-- START OF Document segment --
Re: [rfc] fsync_range?

All of lore.kernel.org
 help / color / mirror / Atom feed

From: Nick Piggin <npiggin@suse.de>
To: Jamie Lokier <jamie@shareable.org>
Cc: linux-fsdevel@vger.kernel.org
Subject: Re: [rfc] fsync_range?
Date: Wed, 21 Jan 2009 04:48:35 +0100	[thread overview]
Message-ID: <20090121034835.GG24891@wotan.suse.de> (raw)
In-Reply-To: <20090121031500.GA2354@shareable.org>

On Wed, Jan 21, 2009 at 03:15:00AM +0000, Jamie Lokier wrote:
> Nick Piggin wrote:
> > > I like the idea.  It's much easier to understand than sync_file_range,
> > > whose man page doesn't really explain how to use it correctly.
> > > 
> > > But how is fsync_range different from the sync_file_range syscall with
> > > all its flags set?
> > 
> > sync_file_range would have to wait, then write, then wait. It also
> > does not call into the filesystem's ->fsync function, I don't know
> > what the wider consequences of that are for all filesystems, but
> > for some it means that metadata required to read back the data is
> > not synced properly, and often it means that metadata sync will not
> > work.
> 
> fsync_range() must also wait, write, then wait again.
> 
> The reason is this sequence of events:
> 
>     1. App calls write() on a page, dirtying it.
-- END OF Document segment --
**Exercise instructions**
A - Reproduce the listing below word for word, from start to end, and omit the pictures.
B - Write the next part of the fsync_range email above, picking up right after its last line.
-- START OF Material provided --
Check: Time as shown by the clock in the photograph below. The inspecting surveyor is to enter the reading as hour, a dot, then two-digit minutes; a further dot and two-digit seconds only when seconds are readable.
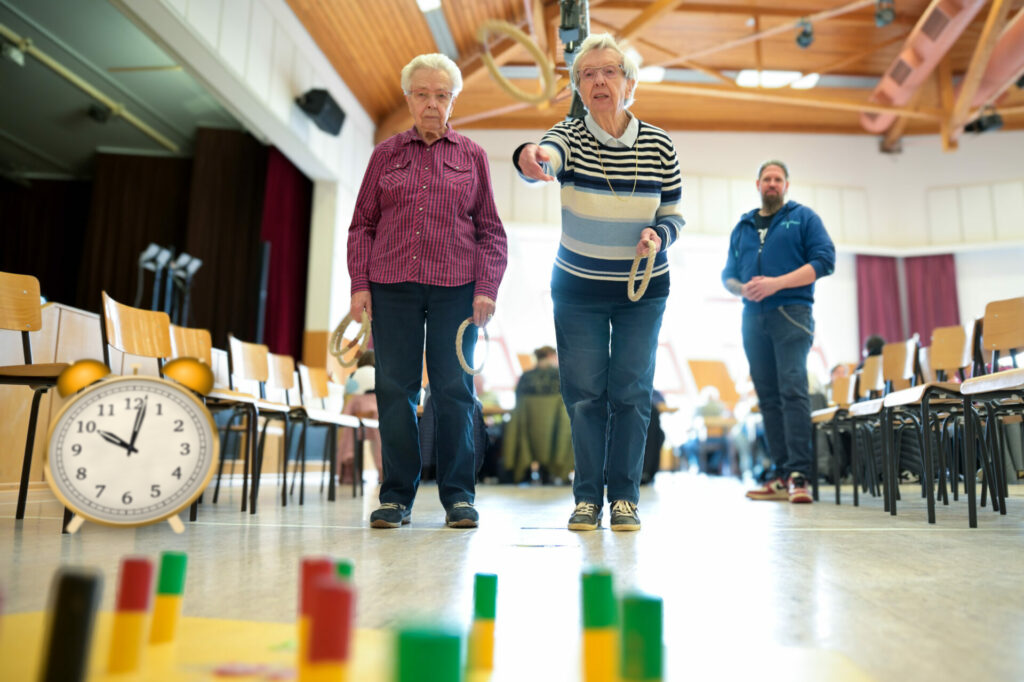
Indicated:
10.02
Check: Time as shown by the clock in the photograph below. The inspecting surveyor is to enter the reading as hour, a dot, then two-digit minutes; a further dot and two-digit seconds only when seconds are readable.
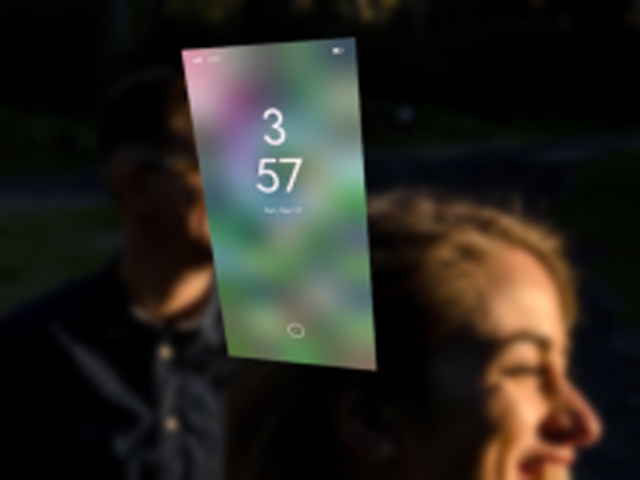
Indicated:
3.57
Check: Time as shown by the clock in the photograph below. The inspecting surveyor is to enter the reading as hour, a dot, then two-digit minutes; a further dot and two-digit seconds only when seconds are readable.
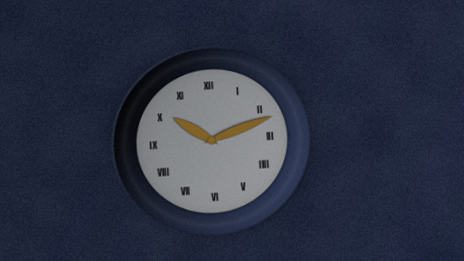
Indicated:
10.12
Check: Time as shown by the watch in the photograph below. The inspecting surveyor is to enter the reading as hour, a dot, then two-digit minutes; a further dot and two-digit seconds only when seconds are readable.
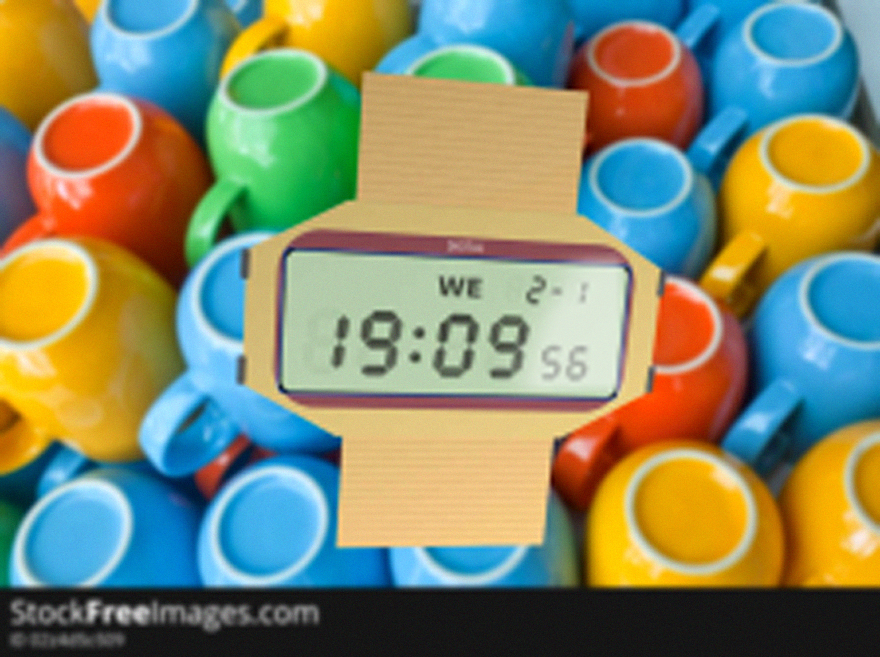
-- END OF Material provided --
**Exercise results**
A -
Check: Time as shown by the clock in the photograph below. The inspecting surveyor is to enter the reading as hour, a dot, then two-digit minutes; a further dot and two-digit seconds only when seconds are readable.
Indicated:
10.02
Check: Time as shown by the clock in the photograph below. The inspecting surveyor is to enter the reading as hour, a dot, then two-digit minutes; a further dot and two-digit seconds only when seconds are readable.
Indicated:
3.57
Check: Time as shown by the clock in the photograph below. The inspecting surveyor is to enter the reading as hour, a dot, then two-digit minutes; a further dot and two-digit seconds only when seconds are readable.
Indicated:
10.12
Check: Time as shown by the watch in the photograph below. The inspecting surveyor is to enter the reading as hour, a dot, then two-digit minutes; a further dot and two-digit seconds only when seconds are readable.

B -
>     2. Data writeout is initiated by usual kernel task.
>     3. App calls write() on the page again, dirtying it again.
>     4. App calls fsync_range() on the page.
>     5. ... Dum de dum, time passes ...
>     6. Writeout from step 2 completes.
> 
>     7. fsync_range() initiates another writeout, because the
>        in-progress writeout from step 2 might not include the changes from
>        step 3.
> 
>     7. fsync_range() waits for writout from step 7.
>     8. fsync_range() requests a device cache flush if needed (we hope!).
>     9. Returns to app.
> 
> Therefore fsync_range() must wait for in-progress writeout to
> complete, before initiating more writeout and waiting again.

That's only in rare cases where writeout is started but not completed
before we last dirty it and before we call the next fsync. I'd say in
most cases, we won't have to wait (it should often remain clean).

 
> This is the reason sync_file_range() has all those flags.  As I said,
> the man page doesn't really explain how to use it properly.

Well, one can read what the code does. Aside from that extra wait,
and the problem of not syncing metadata, one thing I dislike about
it is that it exposes the new concept of "writeout" to the userspace
ABI.  Previously all we cared about is whether something is safe
on disk or not. So I think it is reasonable to augment the traditional
data integrity APIs which will probably be more easily used by
existing apps.
 

> An optimisation would be to detect I/O that's been queued on an
> elevator, but where the page has not actually been read (i.e. no DMA
> or bounce buffer copy done yet).  Most queued I/O presumably falls
> into this category, and the second writeout would not be required.
> 
> But perhaps this doesn't happen much in real life?

I doubt it would be worth the complexity. It would probably be pretty
fiddly and ugly change to the pagecache.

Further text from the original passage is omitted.